__Extrait source__.
Reprenant les techniques traditionnelles du filage au rouet et au fuseau, elle transmet aujourd'hui son savoir-faire.
Juliette récupère et transforme les toisons locales en pelotes douces et écologiques.
La création de Vert'Laine
Peux-tu nous présenter ton travail, ton installation à Saint-Paterne-Racan?
Je n'étais pas du tout partie pour faire de l'artisanat. J'ai fait des études de droit, ensuite des études de Droit environnement parce que je voulais trouver du sens à ce que je faisais. J’en n'ai toujours pas trouvé parce que, finir par travailler chez Total ne me plaisait pas non plus. Je suis partie dans une direction totalement opposée.
J'étais tombée amoureuse de la laine pendant mes études à titre de hobbies. En essayant de trouver de la laine qui avait des valeurs environnementales, je me suis un peu heurtée à un mur. Ça a été très compliqué de trouver de la laine française. De la laine française bio, alors là n'en parlons pas, c'est presque impossible. On la trouve le plus souvent avec des petits labels, des petites chartes, comme les laines de chez Ardelaine.

__Données fournies__.
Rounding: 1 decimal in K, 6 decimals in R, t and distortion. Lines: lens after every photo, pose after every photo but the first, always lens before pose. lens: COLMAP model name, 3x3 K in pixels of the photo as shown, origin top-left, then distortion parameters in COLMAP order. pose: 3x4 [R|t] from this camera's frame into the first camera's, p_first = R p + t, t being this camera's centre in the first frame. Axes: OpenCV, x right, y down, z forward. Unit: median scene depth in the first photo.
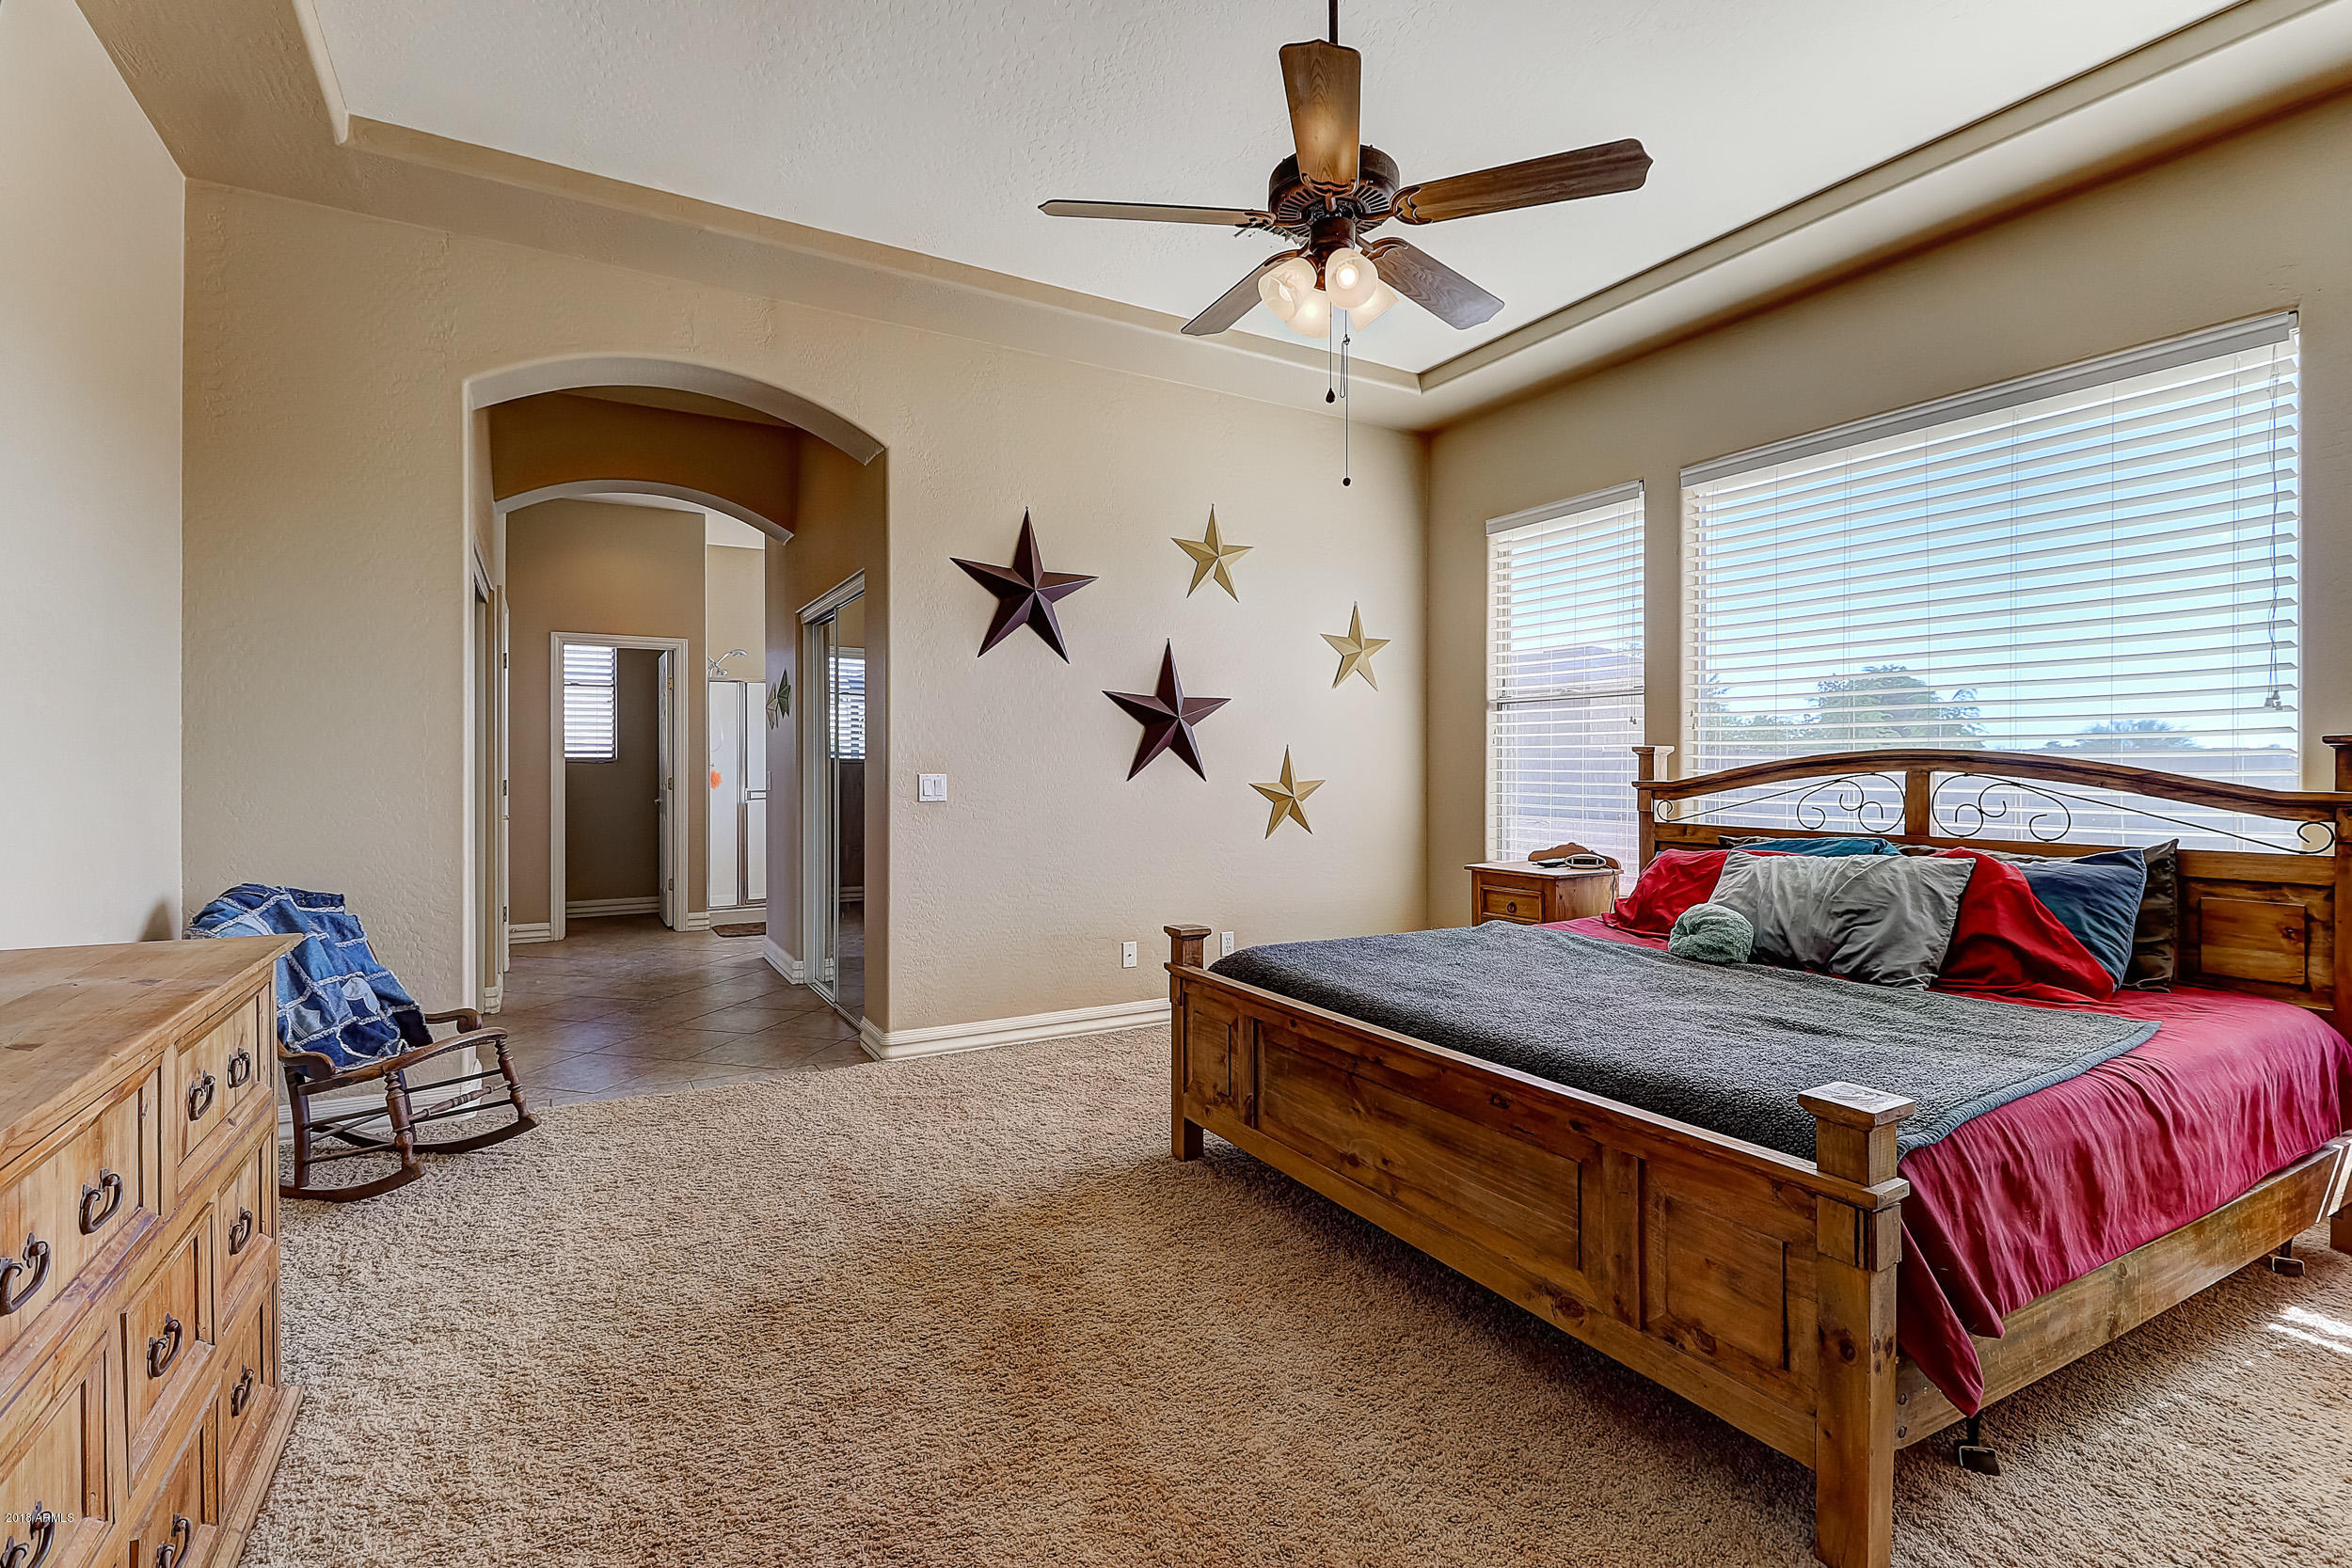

__Consignes__.
a) Reformulez sous forme de liste le paragraphe de l'extrait qui commence par « J'étais tombée amoureuse de la laine ». Conservez ses faits essentiels.
b) Recopiez à l'identique tout le passage de l'extrait qui va de « Je n'étais pas » jusqu'à « de chez Ardelaine. ».

__Réponses attendues__.
a)
- Passion pour la laine née pendant les études, comme simple loisir.
- Grande difficulté à trouver une laine porteuse de valeurs environnementales.
- Laine française très compliquée à trouver.
- Laine française bio presque impossible à trouver.
- On la trouve surtout avec de petits labels ou de petites chartes, comme les laines de chez Ardelaine.

b)
Je n'étais pas du tout partie pour faire de l'artisanat. J'ai fait des études de droit, ensuite des études de Droit environnement parce que je voulais trouver du sens à ce que je faisais. J’en n'ai toujours pas trouvé parce que, finir par travailler chez Total ne me plaisait pas non plus. Je suis partie dans une direction totalement opposée.
J'étais tombée amoureuse de la laine pendant mes études à titre de hobbies. En essayant de trouver de la laine qui avait des valeurs environnementales, je me suis un peu heurtée à un mur. Ça a été très compliqué de trouver de la laine française. De la laine française bio, alors là n'en parlons pas, c'est presque impossible. On la trouve le plus souvent avec des petits labels, des petites chartes, comme les laines de chez Ardelaine.